Cloudinary Blog

New Google-powered add-on for automatic video categorization and tagging

Introducing Automatic Video Tagging and Content Categorization

Due to significant growth of the web and improvements in network bandwidth, video is now a major source of information and entertainment shared over the internet. As a developer or asset manager, making corporate videos available for viewing, not to mention user-uploaded videos, means you also need a way to categorize them according to their content and make your video library searchable. Most systems end up organizing their video by metadata like the filename, or with user-generated tags (e.g., youtube). This sort of indexing method is subjective, inconsistent, time-consuming, incomplete and superficial.

A well-organized indexing system lets you easily manage and organize your media libraries:

  • Enable personnel across your entire organization to find resources they may need
  • Increase engagement by helping your users find exactly what they’re looking for
  • Help you connect your users with common interests and help them find other content that would interest them
  • Increase sales or advertising revenue by determining the main subjects that interest particular users and integrating this information with your existing analytics/personalization tools to display relevant product recommendations or adverts

But ultimately, any sort of manual video categorization process would take huge amounts of time and resources.

Introducing Cloudinary's Automatic Video Tagging add-on, powered by Google Cloud Video Intelligence, which is now fully integrated into Cloudinary's video management and delivery pipeline. State-of-the-art machine learning allows for the recognition of various visual objects and concepts in videos, simplifying and automating the categorization and tagging process.

Using the Automatic Video Tagging add-on

Take a look at the following video of horses:

Using the add-on, automatically assigning resource tags to the video is as simple as adding 2 parameters when either uploading a new video or updating an existing video: set the categorization parameter to google_video_tagging and the auto_tagging parameter to the minimum confidence score necessary before automatically adding a detected category as a tag. For example, uploading the horses video and requesting automatic tagging for all categories meeting a confidence score of over 40%:

   :resource_type => :video, :categorization => "google_video_tagging", :auto_tagging => 0.4)
  array("categorization" => "google_video_tagging", "auto_tagging" => 0.4));
  categorization = "google_video_tagging", auto_tagging = 0.4)
  function(result) { console.log(result); }, 
  { categorization: "google_video_tagging", auto_tagging: 0.4 });
cloudinary.uploader().upload("horses.mp4", ObjectUtils.asMap(
  "categorization", "google_video_tagging", "auto_tagging", "0.4"));

Once the categorization process completes, the information is returned to Cloudinary and all categories that exceed your specified confidence score are automatically added as tags on your video.

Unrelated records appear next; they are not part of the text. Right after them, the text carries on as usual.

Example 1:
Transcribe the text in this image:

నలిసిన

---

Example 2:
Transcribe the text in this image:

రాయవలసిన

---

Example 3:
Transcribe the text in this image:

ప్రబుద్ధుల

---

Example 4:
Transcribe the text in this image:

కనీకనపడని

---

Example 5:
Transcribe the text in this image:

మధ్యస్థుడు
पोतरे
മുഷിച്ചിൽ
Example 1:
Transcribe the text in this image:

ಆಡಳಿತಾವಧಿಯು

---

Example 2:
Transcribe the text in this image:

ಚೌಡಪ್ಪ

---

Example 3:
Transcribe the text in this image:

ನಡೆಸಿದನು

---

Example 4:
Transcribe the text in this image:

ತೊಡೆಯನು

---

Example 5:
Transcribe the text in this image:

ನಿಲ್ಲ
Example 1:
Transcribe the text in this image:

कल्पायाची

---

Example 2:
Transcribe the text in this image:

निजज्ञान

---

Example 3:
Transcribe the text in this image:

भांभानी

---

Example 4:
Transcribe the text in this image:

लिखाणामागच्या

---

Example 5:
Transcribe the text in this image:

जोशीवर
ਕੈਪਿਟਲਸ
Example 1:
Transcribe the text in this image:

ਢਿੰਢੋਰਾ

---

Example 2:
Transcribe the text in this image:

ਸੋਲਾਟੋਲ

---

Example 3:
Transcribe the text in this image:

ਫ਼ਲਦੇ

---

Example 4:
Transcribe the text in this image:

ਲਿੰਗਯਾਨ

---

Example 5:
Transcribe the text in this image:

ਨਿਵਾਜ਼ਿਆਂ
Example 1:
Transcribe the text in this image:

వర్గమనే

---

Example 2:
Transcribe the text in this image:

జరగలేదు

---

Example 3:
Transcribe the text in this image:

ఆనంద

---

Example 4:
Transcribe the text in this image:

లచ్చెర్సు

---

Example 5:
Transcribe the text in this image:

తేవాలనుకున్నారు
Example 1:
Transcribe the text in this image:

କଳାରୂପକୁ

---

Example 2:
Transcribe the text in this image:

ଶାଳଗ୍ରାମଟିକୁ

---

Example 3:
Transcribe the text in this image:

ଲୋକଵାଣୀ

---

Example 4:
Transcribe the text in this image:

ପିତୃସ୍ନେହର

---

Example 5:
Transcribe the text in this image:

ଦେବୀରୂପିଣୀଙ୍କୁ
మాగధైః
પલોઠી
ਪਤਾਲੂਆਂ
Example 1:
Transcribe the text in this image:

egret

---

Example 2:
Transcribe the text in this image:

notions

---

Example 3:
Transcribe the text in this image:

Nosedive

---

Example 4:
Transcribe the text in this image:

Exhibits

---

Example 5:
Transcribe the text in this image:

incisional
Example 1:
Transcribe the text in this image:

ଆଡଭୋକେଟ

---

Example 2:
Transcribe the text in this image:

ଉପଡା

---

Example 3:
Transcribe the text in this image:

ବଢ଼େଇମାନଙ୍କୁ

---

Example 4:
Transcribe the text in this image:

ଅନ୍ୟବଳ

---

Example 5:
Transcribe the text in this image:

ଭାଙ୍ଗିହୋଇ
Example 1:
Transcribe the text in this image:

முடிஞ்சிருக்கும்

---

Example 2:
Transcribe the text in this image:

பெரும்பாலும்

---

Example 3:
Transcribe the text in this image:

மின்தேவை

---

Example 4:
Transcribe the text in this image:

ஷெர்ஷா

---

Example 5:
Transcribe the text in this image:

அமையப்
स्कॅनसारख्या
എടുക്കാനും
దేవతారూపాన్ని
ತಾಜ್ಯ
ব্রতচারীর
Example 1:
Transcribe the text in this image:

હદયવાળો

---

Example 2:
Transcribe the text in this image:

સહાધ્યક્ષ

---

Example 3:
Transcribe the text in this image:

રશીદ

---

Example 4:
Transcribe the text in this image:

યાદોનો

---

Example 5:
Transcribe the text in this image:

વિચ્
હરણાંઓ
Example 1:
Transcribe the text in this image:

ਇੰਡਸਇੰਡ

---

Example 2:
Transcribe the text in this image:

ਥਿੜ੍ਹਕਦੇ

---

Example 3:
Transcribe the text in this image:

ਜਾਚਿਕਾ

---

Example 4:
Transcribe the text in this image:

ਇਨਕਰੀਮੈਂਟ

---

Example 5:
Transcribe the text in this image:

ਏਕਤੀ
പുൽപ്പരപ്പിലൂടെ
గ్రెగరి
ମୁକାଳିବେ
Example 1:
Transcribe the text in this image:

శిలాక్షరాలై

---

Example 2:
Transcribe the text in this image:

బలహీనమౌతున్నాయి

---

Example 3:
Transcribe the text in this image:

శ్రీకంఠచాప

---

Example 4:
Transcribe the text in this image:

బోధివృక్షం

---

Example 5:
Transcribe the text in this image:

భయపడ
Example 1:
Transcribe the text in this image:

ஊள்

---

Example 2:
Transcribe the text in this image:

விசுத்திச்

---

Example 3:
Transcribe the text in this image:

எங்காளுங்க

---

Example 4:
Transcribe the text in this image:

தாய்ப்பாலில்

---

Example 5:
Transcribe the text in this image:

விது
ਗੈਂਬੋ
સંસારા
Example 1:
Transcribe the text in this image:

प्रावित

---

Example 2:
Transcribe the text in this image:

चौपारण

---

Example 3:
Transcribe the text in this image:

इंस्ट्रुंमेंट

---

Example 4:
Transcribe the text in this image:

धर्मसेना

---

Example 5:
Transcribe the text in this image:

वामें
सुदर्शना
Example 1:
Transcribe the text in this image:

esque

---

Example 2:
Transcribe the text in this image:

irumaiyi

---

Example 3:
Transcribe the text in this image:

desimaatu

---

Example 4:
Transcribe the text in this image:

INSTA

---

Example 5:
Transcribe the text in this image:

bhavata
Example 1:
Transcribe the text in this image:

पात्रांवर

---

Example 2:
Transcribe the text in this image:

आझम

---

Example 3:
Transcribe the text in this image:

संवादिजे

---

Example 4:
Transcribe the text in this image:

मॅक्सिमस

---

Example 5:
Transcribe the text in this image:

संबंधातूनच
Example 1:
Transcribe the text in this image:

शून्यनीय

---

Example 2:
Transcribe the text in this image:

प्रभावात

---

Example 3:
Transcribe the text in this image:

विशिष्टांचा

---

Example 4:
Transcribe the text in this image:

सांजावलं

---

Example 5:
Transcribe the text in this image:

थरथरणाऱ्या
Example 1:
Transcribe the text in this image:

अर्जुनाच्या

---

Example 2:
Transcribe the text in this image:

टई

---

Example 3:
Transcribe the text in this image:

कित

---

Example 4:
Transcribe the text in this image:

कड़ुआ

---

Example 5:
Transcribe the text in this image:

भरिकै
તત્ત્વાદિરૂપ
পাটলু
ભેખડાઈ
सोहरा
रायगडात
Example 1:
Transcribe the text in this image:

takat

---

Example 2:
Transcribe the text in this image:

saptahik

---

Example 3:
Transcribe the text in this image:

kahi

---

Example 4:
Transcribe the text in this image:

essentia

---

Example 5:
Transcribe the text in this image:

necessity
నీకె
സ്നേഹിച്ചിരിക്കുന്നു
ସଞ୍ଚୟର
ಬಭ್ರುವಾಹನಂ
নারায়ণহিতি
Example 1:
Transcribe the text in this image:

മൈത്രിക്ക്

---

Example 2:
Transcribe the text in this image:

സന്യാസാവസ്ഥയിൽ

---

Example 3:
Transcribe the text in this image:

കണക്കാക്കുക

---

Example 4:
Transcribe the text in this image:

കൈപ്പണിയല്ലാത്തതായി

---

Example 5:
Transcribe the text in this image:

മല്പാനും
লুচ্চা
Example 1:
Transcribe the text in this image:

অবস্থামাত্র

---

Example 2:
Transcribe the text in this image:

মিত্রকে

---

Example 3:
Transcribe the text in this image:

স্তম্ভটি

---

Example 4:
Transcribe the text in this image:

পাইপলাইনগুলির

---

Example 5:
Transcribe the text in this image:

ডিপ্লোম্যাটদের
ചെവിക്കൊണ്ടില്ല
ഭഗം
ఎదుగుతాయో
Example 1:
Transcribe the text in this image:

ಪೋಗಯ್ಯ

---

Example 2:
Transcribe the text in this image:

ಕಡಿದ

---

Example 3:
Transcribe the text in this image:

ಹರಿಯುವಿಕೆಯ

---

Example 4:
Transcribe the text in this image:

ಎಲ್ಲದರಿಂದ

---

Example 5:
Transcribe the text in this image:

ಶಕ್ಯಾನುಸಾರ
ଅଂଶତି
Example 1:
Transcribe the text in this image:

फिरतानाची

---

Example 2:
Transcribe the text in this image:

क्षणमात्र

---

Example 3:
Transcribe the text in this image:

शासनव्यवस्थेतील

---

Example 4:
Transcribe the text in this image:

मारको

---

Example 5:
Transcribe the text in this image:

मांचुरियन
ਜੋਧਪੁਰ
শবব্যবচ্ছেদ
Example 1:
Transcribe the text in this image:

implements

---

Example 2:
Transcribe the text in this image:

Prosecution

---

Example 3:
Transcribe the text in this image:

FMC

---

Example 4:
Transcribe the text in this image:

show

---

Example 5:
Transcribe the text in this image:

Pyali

Below is a snippet of the upload response for the horse video:

tags"=>  ["animal", "freezing", "frost", "horse",  … ],
"info": {
   "google_video_tagging": {
      "status": "complete",
      "data": [
         [{"tag": "horse", 
          "start_time_offset": 0.0, 
          "end_time_offset": 12.6364, 
          "confidence": 0.8906},
          {"tag": "horse", 
          "start_time_offset": -1, 
          "end_time_offset": -1, 
          "confidence": 0.8906},
          {"tag": "animal", 
          "start_time_offset": 0.0, 
          "end_time_offset": 13.47364, 
          "confidence": 0.8906},


The benefits of video tagging

As can be seen in the example snippet above, various categories were automatically detected in the uploaded video and automatically added as tags. Each category is listed together with the start and end times of the relevant video segment (an offset time of -1 means the category represents the entire video) and the confidence score of the detected category, where 1.0 means 100% confidence.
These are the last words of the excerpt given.